While understanding these principles is the first step, designing, building, and maintaining these systems requires dedicated expertise. If you’re ready to implement these concepts without the hands-on development, our Marketing Automation & AI Workflow Agents service is designed to help. We build the custom, intelligent agents that turn your data into signals and automate complex processes, freeing your team to focus on high-impact strategy instead of debugging workflows.
Frequently Asked Questions
Why should we build AI workflows for lead identification instead of just buying a lead list?

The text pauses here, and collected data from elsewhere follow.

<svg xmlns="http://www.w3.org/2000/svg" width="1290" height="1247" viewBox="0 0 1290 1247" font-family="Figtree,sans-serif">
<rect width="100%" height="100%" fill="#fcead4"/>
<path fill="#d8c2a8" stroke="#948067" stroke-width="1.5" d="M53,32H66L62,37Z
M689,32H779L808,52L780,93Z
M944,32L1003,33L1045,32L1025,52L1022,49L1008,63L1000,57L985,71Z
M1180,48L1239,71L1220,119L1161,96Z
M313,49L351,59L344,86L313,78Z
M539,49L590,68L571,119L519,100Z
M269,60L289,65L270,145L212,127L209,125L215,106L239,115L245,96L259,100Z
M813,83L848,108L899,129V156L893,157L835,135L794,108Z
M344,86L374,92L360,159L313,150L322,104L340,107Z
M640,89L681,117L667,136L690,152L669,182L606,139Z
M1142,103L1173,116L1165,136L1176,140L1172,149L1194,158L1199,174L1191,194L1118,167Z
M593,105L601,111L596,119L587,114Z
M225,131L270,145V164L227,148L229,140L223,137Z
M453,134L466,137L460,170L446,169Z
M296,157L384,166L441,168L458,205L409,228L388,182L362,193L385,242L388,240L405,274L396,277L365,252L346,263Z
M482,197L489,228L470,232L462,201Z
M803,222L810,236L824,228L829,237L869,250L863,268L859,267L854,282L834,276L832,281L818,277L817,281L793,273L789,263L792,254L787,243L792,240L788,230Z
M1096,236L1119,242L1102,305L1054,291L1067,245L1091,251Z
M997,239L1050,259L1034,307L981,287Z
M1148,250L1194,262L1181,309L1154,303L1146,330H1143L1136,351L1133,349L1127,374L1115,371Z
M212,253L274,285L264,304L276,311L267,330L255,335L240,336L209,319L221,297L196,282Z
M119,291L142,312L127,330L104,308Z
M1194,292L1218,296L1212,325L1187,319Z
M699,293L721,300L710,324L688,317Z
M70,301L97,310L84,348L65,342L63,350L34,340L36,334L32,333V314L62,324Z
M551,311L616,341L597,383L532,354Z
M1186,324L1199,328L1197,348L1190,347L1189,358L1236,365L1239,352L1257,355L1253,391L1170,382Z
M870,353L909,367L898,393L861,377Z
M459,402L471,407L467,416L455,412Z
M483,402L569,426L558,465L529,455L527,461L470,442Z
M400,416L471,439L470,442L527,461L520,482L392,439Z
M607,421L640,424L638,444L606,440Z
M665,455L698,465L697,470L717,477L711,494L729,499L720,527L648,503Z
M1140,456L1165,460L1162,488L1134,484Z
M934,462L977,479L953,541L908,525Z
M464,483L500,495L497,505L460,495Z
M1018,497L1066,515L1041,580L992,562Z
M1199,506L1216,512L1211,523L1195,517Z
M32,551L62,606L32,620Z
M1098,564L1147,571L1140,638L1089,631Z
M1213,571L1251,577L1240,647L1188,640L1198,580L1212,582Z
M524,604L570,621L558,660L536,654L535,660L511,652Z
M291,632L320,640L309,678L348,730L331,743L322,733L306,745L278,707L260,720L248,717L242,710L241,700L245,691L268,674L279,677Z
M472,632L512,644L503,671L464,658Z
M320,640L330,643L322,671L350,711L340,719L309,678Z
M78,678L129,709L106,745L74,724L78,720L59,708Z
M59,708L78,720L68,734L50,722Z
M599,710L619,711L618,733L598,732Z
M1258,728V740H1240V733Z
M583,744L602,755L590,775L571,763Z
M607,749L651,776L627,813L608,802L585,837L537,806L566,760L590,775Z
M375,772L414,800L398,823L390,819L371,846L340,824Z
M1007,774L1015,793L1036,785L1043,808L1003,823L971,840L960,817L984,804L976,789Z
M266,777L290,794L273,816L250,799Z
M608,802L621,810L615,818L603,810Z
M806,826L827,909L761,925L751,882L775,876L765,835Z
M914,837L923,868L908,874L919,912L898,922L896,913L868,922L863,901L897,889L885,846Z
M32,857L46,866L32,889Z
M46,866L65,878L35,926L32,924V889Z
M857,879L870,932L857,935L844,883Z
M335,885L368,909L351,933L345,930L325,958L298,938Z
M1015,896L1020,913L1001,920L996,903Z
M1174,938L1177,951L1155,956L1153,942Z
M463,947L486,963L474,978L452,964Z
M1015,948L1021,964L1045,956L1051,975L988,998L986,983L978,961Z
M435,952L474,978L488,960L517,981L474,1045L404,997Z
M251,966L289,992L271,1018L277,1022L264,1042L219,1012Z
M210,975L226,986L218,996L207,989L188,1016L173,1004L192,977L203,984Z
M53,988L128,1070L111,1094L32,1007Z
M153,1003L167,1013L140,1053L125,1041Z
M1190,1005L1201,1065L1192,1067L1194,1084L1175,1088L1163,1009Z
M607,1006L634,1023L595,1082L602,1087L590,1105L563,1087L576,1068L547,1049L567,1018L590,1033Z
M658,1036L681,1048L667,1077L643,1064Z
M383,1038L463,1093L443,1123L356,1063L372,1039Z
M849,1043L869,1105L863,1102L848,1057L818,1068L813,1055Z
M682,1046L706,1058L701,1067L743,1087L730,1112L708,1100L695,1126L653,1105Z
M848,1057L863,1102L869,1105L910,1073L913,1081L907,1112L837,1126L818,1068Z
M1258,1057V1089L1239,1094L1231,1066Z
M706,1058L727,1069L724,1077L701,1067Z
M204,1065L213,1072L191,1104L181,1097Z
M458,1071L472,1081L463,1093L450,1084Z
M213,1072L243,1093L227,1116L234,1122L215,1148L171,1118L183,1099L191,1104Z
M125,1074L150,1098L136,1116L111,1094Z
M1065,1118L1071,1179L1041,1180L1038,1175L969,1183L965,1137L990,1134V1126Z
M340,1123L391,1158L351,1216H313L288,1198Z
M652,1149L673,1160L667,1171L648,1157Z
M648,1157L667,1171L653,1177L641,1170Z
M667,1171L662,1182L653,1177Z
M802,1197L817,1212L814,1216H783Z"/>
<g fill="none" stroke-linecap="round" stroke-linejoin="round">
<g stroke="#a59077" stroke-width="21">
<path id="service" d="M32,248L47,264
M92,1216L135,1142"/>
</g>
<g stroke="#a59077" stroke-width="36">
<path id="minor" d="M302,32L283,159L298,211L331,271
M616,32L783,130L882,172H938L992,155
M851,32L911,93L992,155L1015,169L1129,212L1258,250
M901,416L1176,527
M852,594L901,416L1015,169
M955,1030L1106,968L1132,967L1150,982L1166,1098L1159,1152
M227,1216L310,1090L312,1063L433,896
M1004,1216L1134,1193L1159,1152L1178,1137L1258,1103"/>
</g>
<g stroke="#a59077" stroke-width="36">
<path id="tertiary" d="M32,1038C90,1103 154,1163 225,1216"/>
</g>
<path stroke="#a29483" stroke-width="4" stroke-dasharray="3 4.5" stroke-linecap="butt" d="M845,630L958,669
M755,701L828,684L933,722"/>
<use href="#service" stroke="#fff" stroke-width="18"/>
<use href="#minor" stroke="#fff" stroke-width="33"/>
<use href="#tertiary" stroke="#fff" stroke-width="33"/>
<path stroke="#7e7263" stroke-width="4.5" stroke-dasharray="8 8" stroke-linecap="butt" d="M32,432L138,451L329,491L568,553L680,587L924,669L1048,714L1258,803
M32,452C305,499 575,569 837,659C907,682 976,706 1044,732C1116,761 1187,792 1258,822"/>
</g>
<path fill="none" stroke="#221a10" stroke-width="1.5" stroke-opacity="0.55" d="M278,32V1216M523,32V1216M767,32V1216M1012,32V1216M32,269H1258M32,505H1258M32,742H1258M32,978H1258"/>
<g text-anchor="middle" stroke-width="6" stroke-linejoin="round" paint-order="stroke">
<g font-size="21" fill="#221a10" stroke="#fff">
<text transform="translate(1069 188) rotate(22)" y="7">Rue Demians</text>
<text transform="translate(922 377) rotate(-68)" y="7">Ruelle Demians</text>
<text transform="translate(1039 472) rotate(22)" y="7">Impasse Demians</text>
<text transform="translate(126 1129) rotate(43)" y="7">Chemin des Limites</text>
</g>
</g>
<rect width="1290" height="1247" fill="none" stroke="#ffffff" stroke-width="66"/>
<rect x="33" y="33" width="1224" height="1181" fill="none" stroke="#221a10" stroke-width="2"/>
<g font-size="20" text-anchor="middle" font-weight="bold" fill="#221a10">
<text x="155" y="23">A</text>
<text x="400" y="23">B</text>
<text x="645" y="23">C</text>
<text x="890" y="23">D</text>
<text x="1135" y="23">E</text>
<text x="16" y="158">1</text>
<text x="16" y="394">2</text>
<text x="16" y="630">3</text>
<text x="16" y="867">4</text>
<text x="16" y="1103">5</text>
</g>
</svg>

Off-the-shelf lists often lack real-time context and indicators of immediate need. When you build AI workflows, you create a proprietary system that looks for your specific buying signals—like the technical implementation issues mentioned in this article. This results in a higher-quality, prioritized list of prospects who have a demonstrable problem you can solve right now, leading to far more relevant and effective outreach.
What is the most common reason AI automation workflows break?
Based on our experience, most workflows fail because they are designed for perfect, simple data. In reality, inputs are messy and unpredictable (Lesson 6), a single source can produce multiple results that overwrite each other (Lesson 2), and data can get lost between steps in visual tools (Lesson 5). A reliable system anticipates this by including steps to clean, validate, and properly structure data before the core AI analysis happens.
How do you get an AI to provide consistent data for automation?
This is a critical step. Instead of just asking the AI a question, you must define the exact format of the answer. As mentioned in Lesson 4, you should treat the output format (like JSON) as a strict requirement in your prompt. Prioritizing consistency over conversational “helpfulness” is essential, because every other step in your automation depends on receiving a predictable data structure.
“Fetching” data from “thinking” about it. Why is that important?
Separating these two stages gives you more control, flexibility, and cost-efficiency. Data fetching can often be done with simpler, cheaper tools or API calls. The resource-intensive “thinking” (AI analysis) can then be reserved only for the clean, validated data where it adds the most value. This modular approach makes the entire system easier to debug and allows you to optimize each part independently without being locked into a single, monolithic process.